In her corner
Laying on the bedroom floor, the bed seemed too far– a comfort she felt like she didn’t deserve. The room had one window, overlooking the vastness of the city. The overarching shadows of the buildings towered over her small mid-rise apartment, engulfing her, taunting her: a reminder that no matter how hard she tried, she would always be small.
She looked to her phone, waiting for something to pop up that could take her mind off the emptiness gnawing at her. The TV blared in the background as another episode of Bojack played while she kept going back and forth between Instagram, TikTok, and Reddit.
It had been three days since she’d felt the weight of words leave her mouth. Her tongue rested heavily on the back of her teeth, unused, except for the slow, absent-minded drag around the roof of her mouth.
Her days blur into one. Wake up. Wait to go to school. Come back. Wait to go to sleep. It hadn’t always been like this; there was a time that she felt passionate about cultivating a sense of self, but now all her actions feel regurgitated; all her words feel redundant.
Her phone rings. It’s Mom. She flips it down and hears it ring until the call fades. She waits, listening for her mom’s footsteps– half wanting to hear a light knock on the door. We have separate corners now– me on one side, Mom on another. The middle serves as a silent reminder of the distance between us.
Out of habit, Amani picks up her phone again, and a new message lights up the screen.
Mom: Hi honey, I'm getting Chinese?
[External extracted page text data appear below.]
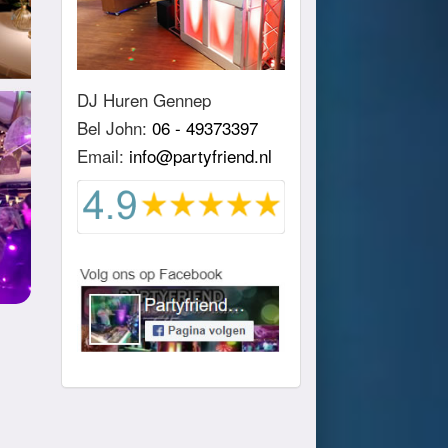
DJ Huren Gennep
Bel John:
06 - 49373397
Email:
info@partyfriend.nl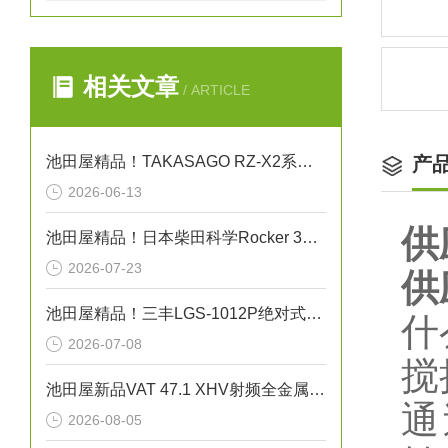
相关文章
/ ARTICLE
池田屋精品！TAKASAGO RZ-X2系列双向直流电源 RZ-X2-10K 参数介绍
产
2026-06-13
供
池田屋精品！日本柴田科学Rocker 300C耐腐蚀干式真空泵
2026-07-23
供
池田屋精品！三丰LGS-1012P绝对式线性测量头技术参数
什
2026-07-08
搅
池田屋新品VAT 47.1 XHV射频全金属闸阀47146-CE44正式发布
通
2026-08-05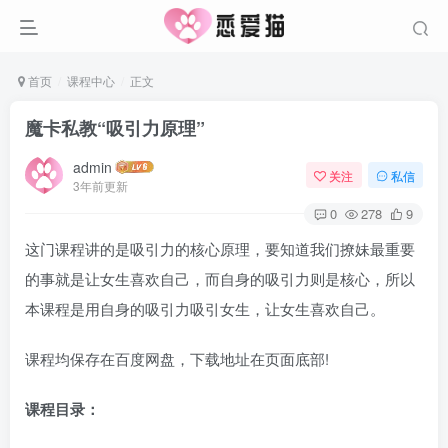
首页
课程中心
正文
魔卡私教“吸引力原理”
admin
关注
私信
3年前更新
0
278
9
这门课程讲的是吸引力的核心原理，要知道我们撩妹最重要
的事就是让女生喜欢自己，而自身的吸引力则是核心，所以
本课程是用自身的吸引力吸引女生，让女生喜欢自己。
课程均保存在百度网盘，下载地址在页面底部!
课程目录：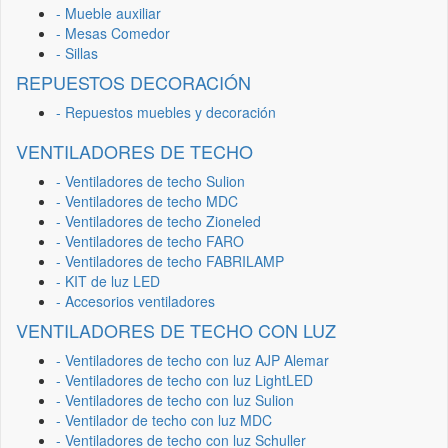
- Mueble auxiliar
- Mesas Comedor
- Sillas
REPUESTOS DECORACIÓN
- Repuestos muebles y decoración
VENTILADORES DE TECHO
- Ventiladores de techo Sulion
- Ventiladores de techo MDC
- Ventiladores de techo Zioneled
- Ventiladores de techo FARO
- Ventiladores de techo FABRILAMP
- KIT de luz LED
- Accesorios ventiladores
VENTILADORES DE TECHO CON LUZ
- Ventiladores de techo con luz AJP Alemar
- Ventiladores de techo con luz LightLED
- Ventiladores de techo con luz Sulion
- Ventilador de techo con luz MDC
- Ventiladores de techo con luz Schuller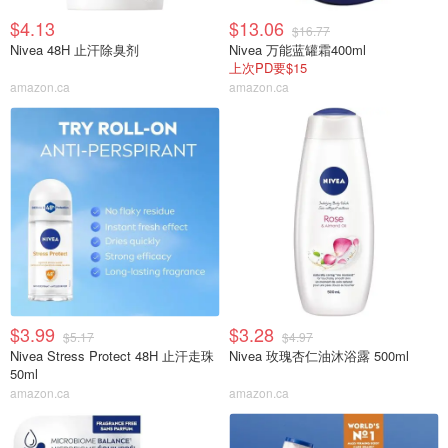
$4.13
$13.06
$16.77
Nivea 48H 止汗除臭剂
Nivea 万能蓝罐霜400ml
上次PD要$15
amazon.ca
amazon.ca
$3.99
$3.28
$5.17
$4.97
Nivea Stress Protect 48H 止汗走珠
Nivea 玫瑰杏仁油沐浴露 500ml
50ml
amazon.ca
amazon.ca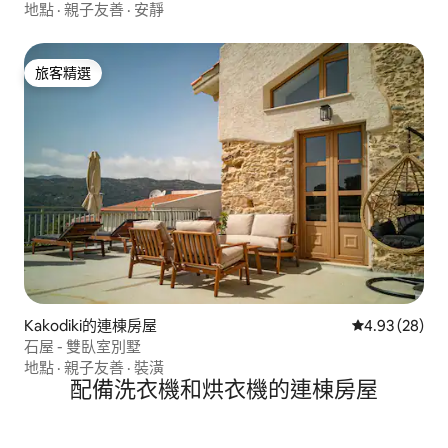
地點
·
親子友善
·
安靜
旅客精選
旅客精選
Kakodiki的連棟房屋
從 28 則評價
4.93 (28)
石屋 - 雙臥室別墅
地點
·
親子友善
·
裝潢
配備洗衣機和烘衣機的連棟房屋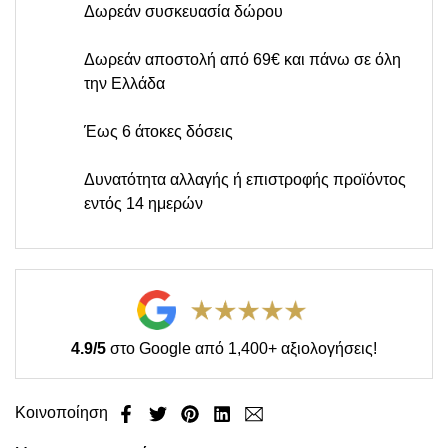
Δωρεάν συσκευασία δώρου
Δωρεάν αποστολή από 69€ και πάνω σε όλη
την Ελλάδα
Έως 6 άτοκες δόσεις
Δυνατότητα αλλαγής ή επιστροφής προϊόντος
εντός 14 ημερών
4.9/5
στο Google από 1,400+ αξιολογήσεις!
Κοινοποίηση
Do you want anything?The question felt too light, as if the months of distance never existed. Amani used to love Friday Chinese takeout with her mother. The couch that she loved so fondly, how it dipped where they always sat. The sound of their laughter lit up the now-silent living room of their apartment. There were playful arguments about who would get the last dumpling– mom would always let Amani win.
Shaking her head, she goes back to her phone. Eyes glued to the screen, staring till the text message blurs and tears run down her eyes. She closes her messages and opens up Instagram again. Her mind wanders from the shambles of her relationship to this new lipstick that's supposed to stay for 24 hours.
The lights turn off in the living room, and she hears her mother go to bed. The click of the door signaling the end of another opportunity for connection.